BBC iPlayer is a popular TV catch-up service allowing viewers to re-play BBC content up to seven days after it was originally broadcast on terrestrial TV. The coverage of the Olympics have proven particularly popular with PlusNet reporting a 200% increase in iPlayer usage during the opening ceremony.
In the last few months, there has been increased discussion about the costs of delivering content from the Internet to the end user, and in particular, applications like iPlayer which are quite bandwidth intensive. Service providers are struggling to meet the bandwidth demands of users who are getting increasingly used to bandwidth hungry applications, at a price the users are willing to pay.

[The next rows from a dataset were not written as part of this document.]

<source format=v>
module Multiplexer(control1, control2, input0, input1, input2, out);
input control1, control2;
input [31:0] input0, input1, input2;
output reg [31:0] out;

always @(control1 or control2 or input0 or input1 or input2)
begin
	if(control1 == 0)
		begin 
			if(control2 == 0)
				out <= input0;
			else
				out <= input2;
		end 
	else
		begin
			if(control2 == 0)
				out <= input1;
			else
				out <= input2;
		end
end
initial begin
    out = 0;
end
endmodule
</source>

In a blog post by Anthony Rose, head of BBC Digital Media Technology, it has emerged that the BBC is in the process of switching its iPlayer hosting from current content distribution network (CDN) Akamai to Level 3 Communications prompting concern from a number of service providers about the increased cost burden this is likely to place on them.

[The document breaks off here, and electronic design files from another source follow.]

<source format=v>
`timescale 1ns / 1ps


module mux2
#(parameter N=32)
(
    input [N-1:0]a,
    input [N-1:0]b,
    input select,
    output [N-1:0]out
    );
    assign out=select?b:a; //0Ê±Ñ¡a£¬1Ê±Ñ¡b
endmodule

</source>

"Zen Internet is expecting the decision to increase its costs as economically, all but a select few large networks must pay Level(3) to receive traffic originated within their network. The previous solution using Akamai used content hosted on a large number of small networks which are sited close to end-users and to which access is freely given. This removes the reliance on a single network, improving robustness."
Zen Internet Spokesman
This may not seem significant to the average user, but in reality this is likely to increase the costs for small and medium sized service providers due to the way traffic on the Internet is exchanged. The BBC's own network and Akamai are known within the service provider community as "open peers" which means they will usually exchange traffic with anyone who asks free-of-charge by "peering" with other network operators. On the other hand, Level 3 is a tier-1 network which has a very strict peering policy, only exchanging traffic with the largest of network operators free-of-charge. Those not able to 'peer' will have no option but to pay either Level 3 or another company who peers with Level 3 for the service of exchanging traffic.

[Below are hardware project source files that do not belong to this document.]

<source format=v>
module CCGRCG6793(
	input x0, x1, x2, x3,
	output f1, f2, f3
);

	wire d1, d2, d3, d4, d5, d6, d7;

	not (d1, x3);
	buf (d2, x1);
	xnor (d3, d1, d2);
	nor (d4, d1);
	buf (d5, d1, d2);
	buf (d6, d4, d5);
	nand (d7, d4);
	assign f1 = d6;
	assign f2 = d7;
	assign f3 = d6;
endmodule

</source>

There is a suspicion, at least within part of the network operator community, that the BBC is reducing its hosting costs by switching from Akamai to Level 3, since Level 3 is able to charge service providers for access to its network, and thus shifting costs from the BBC to the broadband service providers which may put pressure on the price margins of smaller providers.
Level3??? Tier 1 or Tier 3, has their reliability improved since a couple of years ago when I stopped watching? If not, folks had better dig out their VCRs, PVRs, or whatever's trendy this year (maybe I'll see if I can get MythTV working). That only helps if it's broadcast stuff though.
Who's actually driving this cost reduction exercise? The BBC themselves, or the Siemens subsidiary the BBC outsourced their techy stuff to a few years back?